Arts Council Faces Major Budget Cut in Fort Worth Budget Proposal - NBC 5 Dallas-Fort Worth

Arts Council Faces Major Budget Cut in Fort Worth Budget Proposal

City says funds limited, priority services get funding first



    Arts Council Devastated by Proposed Budget Cut

    The City of Fort Worth's proposed budget would cut the Arts Council's budget by 25-percent, which the arts council says would be devastating. (Published Wednesday, Aug. 8, 2012)

    The first draft of Fort Worth's budget for the next fiscal year slashes the Arts Council of Fort Worth & Tarrant County's budget by 25 percent, a cut the group calls devastating.

    The city calls the proposal a "maintenance budget," because it has no new major initiatives, no pay raises, no major cuts and likely no layoffs, as enough open positions that can be kept open.

    Fort Worth had to close a $49.6 million budget gap. The city manager and budget director are recommending using $43.6 million in excess fund reserves, as well as reducing costs and cutting positions to the tune of $8.9 million.

    The $1.4 billion budget, which includes $583 million in general fund expenditures, is only being reduced by about $3 million. It is not a large number compared to years past, but it's a big deal to the Arts Council.

    Jody Ulich, the president of the Arts Council, described the cut her organization faces as "devastating." The council will lose $266,564, 25 percent of its budget.

    "We need to be very careful about cutting too much, because we are going to start affecting quality," Ulich said.

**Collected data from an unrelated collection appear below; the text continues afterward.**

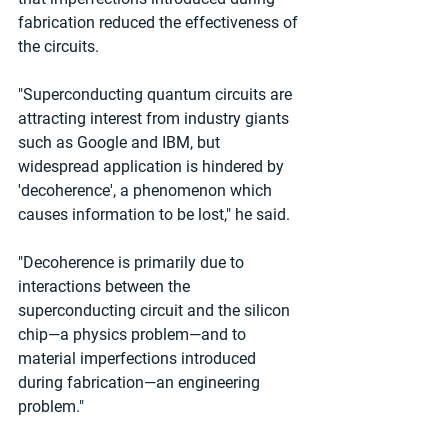
fabrication reduced the effectiveness of 
the circuits.
"Superconducting quantum circuits are 
attracting interest from industry giants 
such as Google and IBM, but 
widespread application is hindered by 
'decoherence', a phenomenon which 
causes information to be lost," he said.
"Decoherence is primarily due to 
interactions between the 
superconducting circuit and the silicon 
chip—a physics problem—and to 
material imperfections introduced 
during fabrication—an engineering 
problem."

    The arts council and its funds supported 43 arts organizations and events in the last fiscal year, such education efforts at local museums, performances at places such as the Jubilee Theater downtown -- not to mention the opera and symphony at Bass Hall.

    "Right now, we're looking at $84 million in economic impact to Fort Worth," Ulich said. "It's a huge amount of money, so as we start cutting that and cutting that, the impact will get less, so why would you look at cutting something that actually brings you in revenue?"

    Horatio Porter, Fort Worth budget director, said the city would prefer to not have to cut anything. But with limited resources, the city is focused on funding the council's and public's priorities, such as police and fire services and transportation, he said.

    "And that doesn't say Arts Council isn't important, doesn't mean United Way isn't important, because those are very important organizations to our city but, with limited resources, you focus on the priorities," he said.

    Porter said earlier in the year there were discussions about completely cutting funding to the council and other programs.

    Ulich said she understands there has to be juggling in these tough times but said the Arts Council has done its part in recent years. Under the current budget proposal, the council would have been cut by 45 percent over the last five years, she said.

    She pointed to the city's slogan as a reason why the proposed cut should be reconsidered before the council passes the budget next month.

    "This is the City of Cowboys and Culture, and we need to nurture and support the culture," Ulich said.

    It's time the city looks at funding the arts through other means, such as hotel occupancy taxes, she said. Fort Worth and Dallas are the only two major Texas cities that use the general fund, Ulich said.